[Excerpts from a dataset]
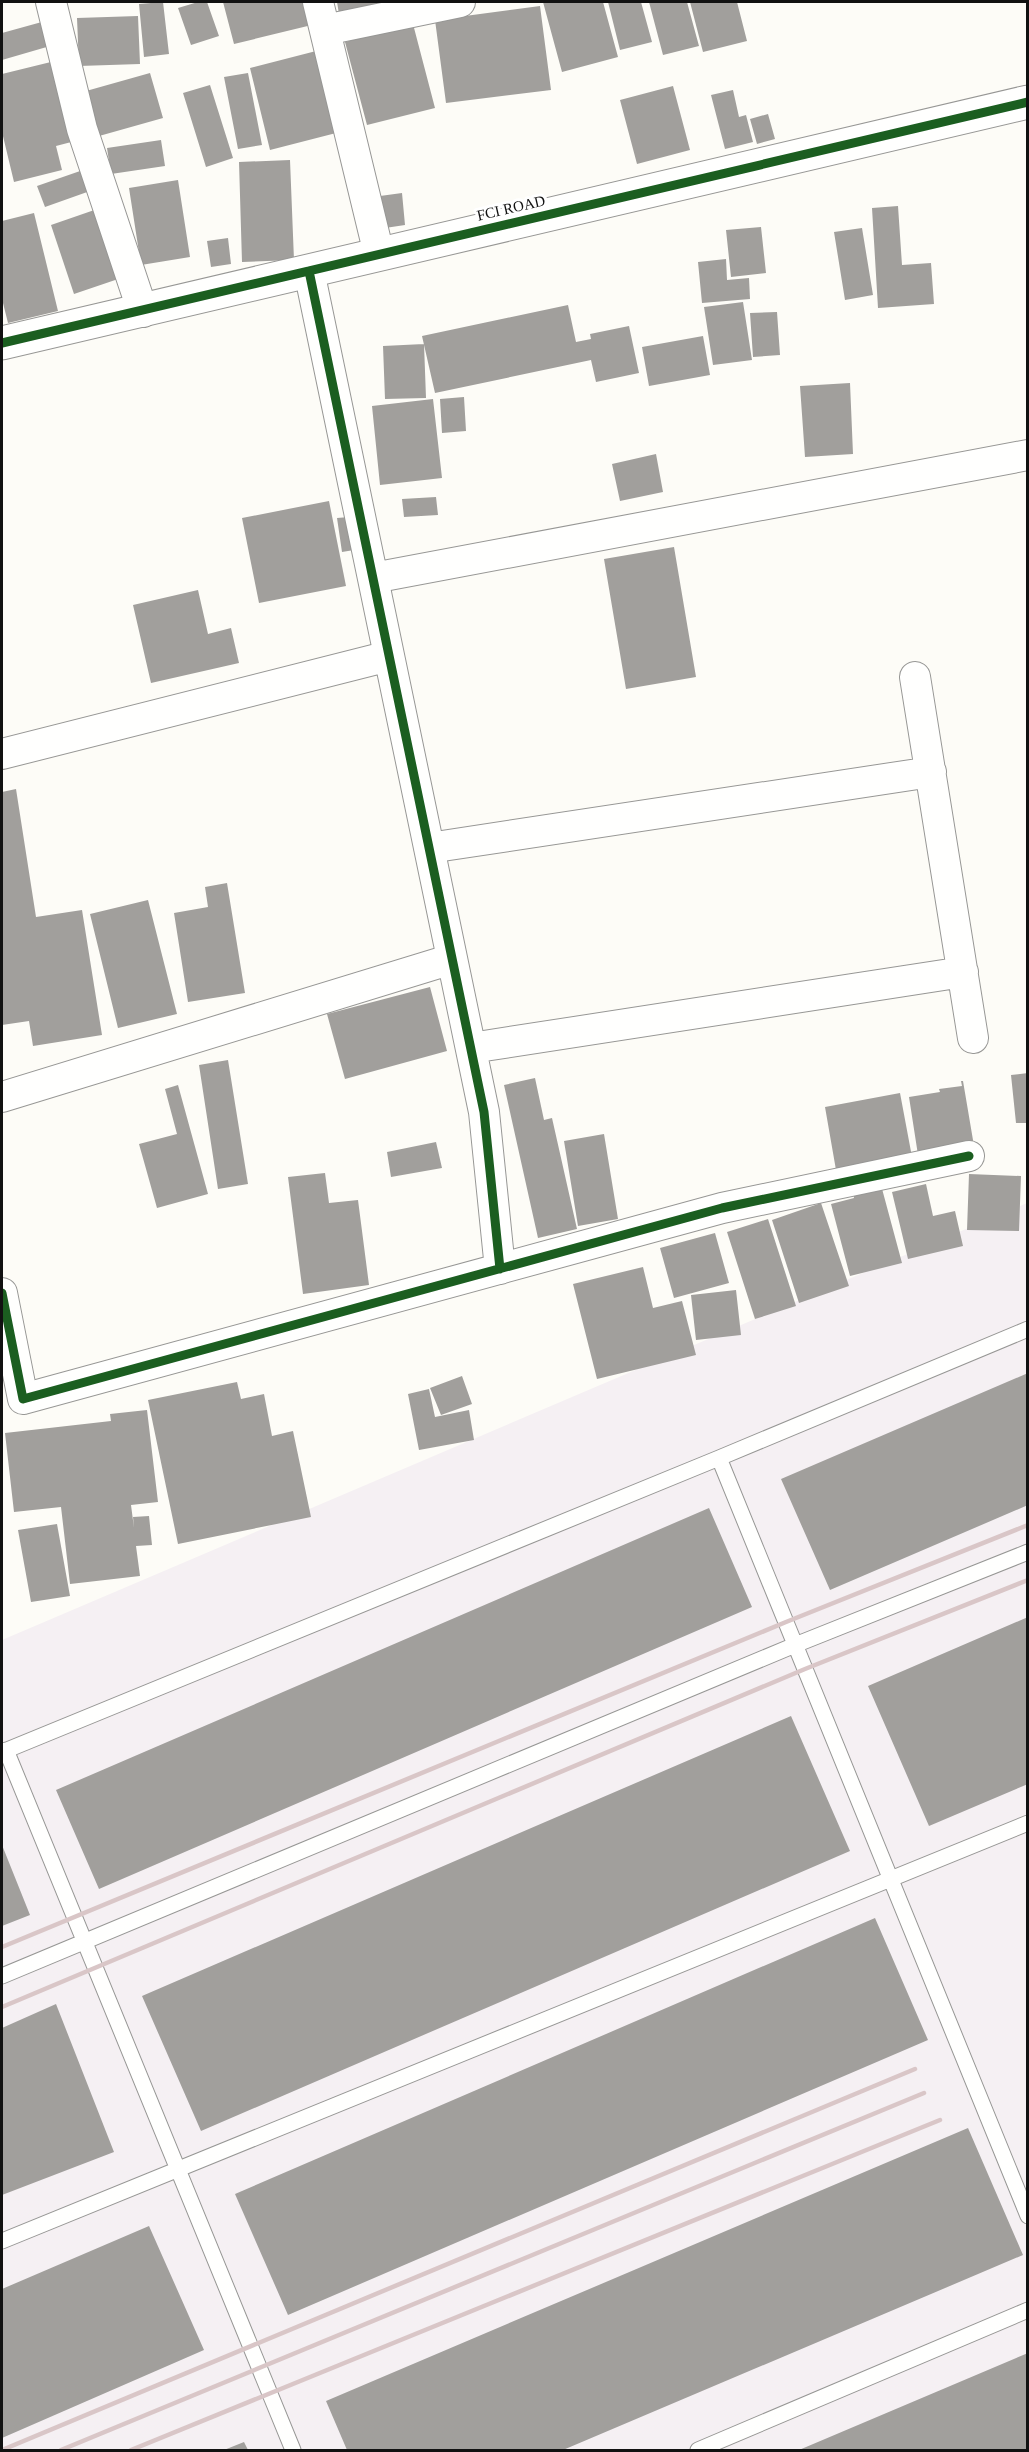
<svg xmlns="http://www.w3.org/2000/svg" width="1029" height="2452" font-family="Georgia,serif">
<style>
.industrial{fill:#f5f0f3}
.building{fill:#a19f9c}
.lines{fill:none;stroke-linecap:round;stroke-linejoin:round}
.service-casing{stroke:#979795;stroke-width:17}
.minor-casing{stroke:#979795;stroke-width:32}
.tertiary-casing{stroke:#979795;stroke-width:35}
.service{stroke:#fffffe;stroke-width:15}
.minor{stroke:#fffffe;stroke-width:30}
.tertiary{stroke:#fffffe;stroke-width:33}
.rail{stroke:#d9c6c7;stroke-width:4.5}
.cycleway-casing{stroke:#fff;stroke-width:13}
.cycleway{stroke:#1b5e20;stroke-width:9}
.labels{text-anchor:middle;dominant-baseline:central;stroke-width:6;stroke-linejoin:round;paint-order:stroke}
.street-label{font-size:15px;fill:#111;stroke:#fff}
</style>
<rect width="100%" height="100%" fill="#fdfcf7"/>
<path class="industrial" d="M 1027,1203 L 1027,2450 L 2,2450 L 2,1640 Z"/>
<path class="building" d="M 163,2 L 169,54 L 144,57 L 139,4 Z
M 198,2 L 207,2 L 219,36 L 191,45 L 178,8 Z
M 223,2 L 314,2 L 320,23 L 234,44 Z
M 337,2 L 422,2 L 340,20 Z
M 543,2 L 603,2 L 618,57 L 562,72 Z
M 608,2 L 641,2 L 652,42 L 620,50 Z
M 649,2 L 687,2 L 699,46 L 663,55 Z
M 690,2 L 737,2 L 747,41 L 703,52 Z
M 540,6 L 551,90 L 446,103 L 435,20 Z
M 138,16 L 140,64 L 79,66 L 77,18 Z
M 49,20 L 57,44 L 2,60 L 2,33 Z
M 413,24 L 435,108 L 367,125 L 345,42 Z
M 320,50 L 340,132 L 270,150 L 250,68 Z
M 59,60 L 79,140 L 56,146 L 62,170 L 14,182 L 2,132 L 2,74 Z
M 150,73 L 163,118 L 92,138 L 79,93 Z
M 248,73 L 262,145 L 238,149 L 224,77 Z
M 210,85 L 233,158 L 206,167 L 183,93 Z
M 673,86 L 690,150 L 637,164 L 620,100 Z
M 733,90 L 739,117 L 746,115 L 753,142 L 725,149 L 711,95 Z
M 768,114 L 775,139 L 757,144 L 750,119 Z
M 161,140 L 165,166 L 111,174 L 107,148 Z
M 290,160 L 294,260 L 242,262 L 239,162 Z
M 83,170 L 90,191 L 45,207 L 37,186 Z
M 178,180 L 190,257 L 141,265 L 129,188 Z
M 402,193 L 405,225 L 385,228 L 380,196 Z
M 898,206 L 902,265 L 931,263 L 934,304 L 878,308 L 872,208 Z
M 103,207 L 127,276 L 74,294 L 51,225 Z
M 34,213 L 58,311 L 8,323 L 2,299 L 2,221 Z
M 761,227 L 766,273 L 731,277 L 726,230 Z
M 862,228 L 873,295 L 845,300 L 834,232 Z
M 228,238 L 231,264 L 211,267 L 207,241 Z
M 726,259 L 727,280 L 749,278 L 750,299 L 702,303 L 698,262 Z
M 743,302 L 752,360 L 713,365 L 704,307 Z
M 568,305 L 576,342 L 591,339 L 590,334 L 629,326 L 639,373 L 596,382 L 591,360 L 435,393 L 422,336 Z
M 777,312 L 780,355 L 753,357 L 750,313 Z
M 703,336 L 710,375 L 649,386 L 642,347 Z
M 424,344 L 426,398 L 385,399 L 383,346 Z
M 850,383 L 853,454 L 805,457 L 800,386 Z
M 464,397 L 466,431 L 442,433 L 440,399 Z
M 433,399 L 442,478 L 380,485 L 372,406 Z
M 656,454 L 663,492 L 620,501 L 612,464 Z
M 436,497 L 438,515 L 404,517 L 402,499 Z
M 329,501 L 346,586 L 259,603 L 242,518 Z
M 349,517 L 354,550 L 342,552 L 337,518 Z
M 674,547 L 696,677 L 626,689 L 604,559 Z
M 198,590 L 208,634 L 231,628 L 239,663 L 151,683 L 133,605 Z
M 16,789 L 36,917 L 82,910 L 102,1035 L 33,1046 L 29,1021 L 2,1025 L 2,792 Z
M 227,883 L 245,993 L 188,1002 L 174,913 L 208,907 L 205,887 Z
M 148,900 L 177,1014 L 118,1028 L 90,914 Z
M 430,987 L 447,1051 L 345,1079 L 327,1014 Z
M 228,1060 L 248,1184 L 218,1189 L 199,1065 Z
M 1028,1073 L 1028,1123 L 1016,1123 L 1011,1075 Z
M 535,1078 L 544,1120 L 552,1118 L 577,1229 L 538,1238 L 504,1085 Z
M 961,1081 L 963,1081 L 974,1146 L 918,1155 L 909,1097 L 940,1092 L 939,1089 L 962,1086 Z
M 178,1085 L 208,1194 L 157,1208 L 139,1144 L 177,1134 L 165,1089 Z
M 900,1093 L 912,1157 L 836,1170 L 825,1107 Z
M 604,1134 L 618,1219 L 578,1226 L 564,1141 Z
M 436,1142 L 442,1168 L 391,1177 L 387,1152 Z
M 325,1173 L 329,1203 L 358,1200 L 369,1285 L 303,1294 L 288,1177 Z
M 969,1174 L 1021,1176 L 1019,1231 L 967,1230 Z
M 926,1184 L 933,1216 L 955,1211 L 963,1246 L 908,1259 L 892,1192 Z
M 881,1185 L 902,1263 L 850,1276 L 831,1204 L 854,1198 L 853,1192 Z
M 821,1203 L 849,1286 L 799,1303 L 772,1220 Z
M 768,1219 L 796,1306 L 755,1319 L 727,1232 Z
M 715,1233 L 729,1283 L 674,1298 L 660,1248 Z
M 643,1267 L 653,1308 L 682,1301 L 696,1355 L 597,1379 L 573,1284 Z
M 736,1290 L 741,1335 L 696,1340 L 691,1295 Z
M 1028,1373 L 1028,1505 L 830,1590 L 781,1479 Z
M 462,1376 L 472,1404 L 441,1415 L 430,1388 Z
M 237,1382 L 241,1399 L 264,1394 L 272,1436 L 293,1431 L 311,1517 L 178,1544 L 148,1400 Z
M 429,1389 L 435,1417 L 469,1410 L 474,1440 L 419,1450 L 408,1394 Z
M 147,1410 L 158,1502 L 131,1505 L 134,1528 L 133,1517 L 149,1516 L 152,1545 L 136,1546 L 140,1576 L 70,1584 L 61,1507 L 14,1512 L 5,1433 L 111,1421 L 110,1414 Z
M 709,1508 L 752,1607 L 99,1889 L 56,1790 Z
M 57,1524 L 70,1596 L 31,1602 L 18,1530 Z
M 1028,1617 L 1028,1784 L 929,1826 L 868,1686 Z
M 791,1716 L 850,1851 L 201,2131 L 142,1996 Z
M 2,1845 L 30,1915 L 2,1926 Z
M 875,1918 L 928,2040 L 288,2315 L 235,2194 Z
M 56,2004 L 114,2152 L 2,2195 L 2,2028 Z
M 968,2128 L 1023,2255 L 563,2450 L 347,2450 L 326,2401 Z
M 149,2226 L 204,2350 L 2,2438 L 2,2289 Z
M 1028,2353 L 1028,2450 L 799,2450 Z
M 244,2442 L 248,2450 L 224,2450 Z"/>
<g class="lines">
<g class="service-casing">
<path id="service" d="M 719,1458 L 1028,2216
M 6,1750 L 293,2450
M 2,1752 L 719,1458 L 1028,1329
M 2,1976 L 795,1645 L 1028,1552
M 2,2241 L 1028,1823
M 698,2450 L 1028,2310"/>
</g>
<g class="minor-casing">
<path id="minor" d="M 51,2 L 82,129 L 143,312
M 318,2 L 379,254
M 325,30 L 460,2
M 309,271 L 484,1112 L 500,1269
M 373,578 L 1028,455
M 915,677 L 973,1038
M 2,754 L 389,656
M 429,848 L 931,772
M 471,1048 L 963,972
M 2,1097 L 452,959
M 2,1293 L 23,1399 L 722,1208 L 969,1156"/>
</g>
<g class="tertiary-casing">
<path id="tertiary" d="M 2,343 L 1028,102"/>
</g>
<use href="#service" class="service"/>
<use href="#minor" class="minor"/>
<use href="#tertiary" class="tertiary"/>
<path class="rail" d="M 2,1947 L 786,1622 L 1028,1525
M 2,2007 L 805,1669 L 1028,1580
M 2,2450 L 915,2069
M 61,2450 L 924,2093
M 131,2450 L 940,2120"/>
<g class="cycleway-casing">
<path id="cycleway" d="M 309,271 L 484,1112 L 500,1269
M 2,343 L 1028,102
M 2,1293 L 23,1399 L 722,1208 L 969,1156"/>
</g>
<use href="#cycleway" class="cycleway"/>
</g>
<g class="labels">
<g class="street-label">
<text transform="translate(511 208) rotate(-13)">FCI ROAD</text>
</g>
</g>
<rect width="1029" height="2452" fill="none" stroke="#111111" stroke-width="6"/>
</svg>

*Problem statement*
What is needed is a copy of every line above in which "lines" appears.

*Output below*
.lines{fill:none;stroke-linecap:round;stroke-linejoin:round}
<g class="lines">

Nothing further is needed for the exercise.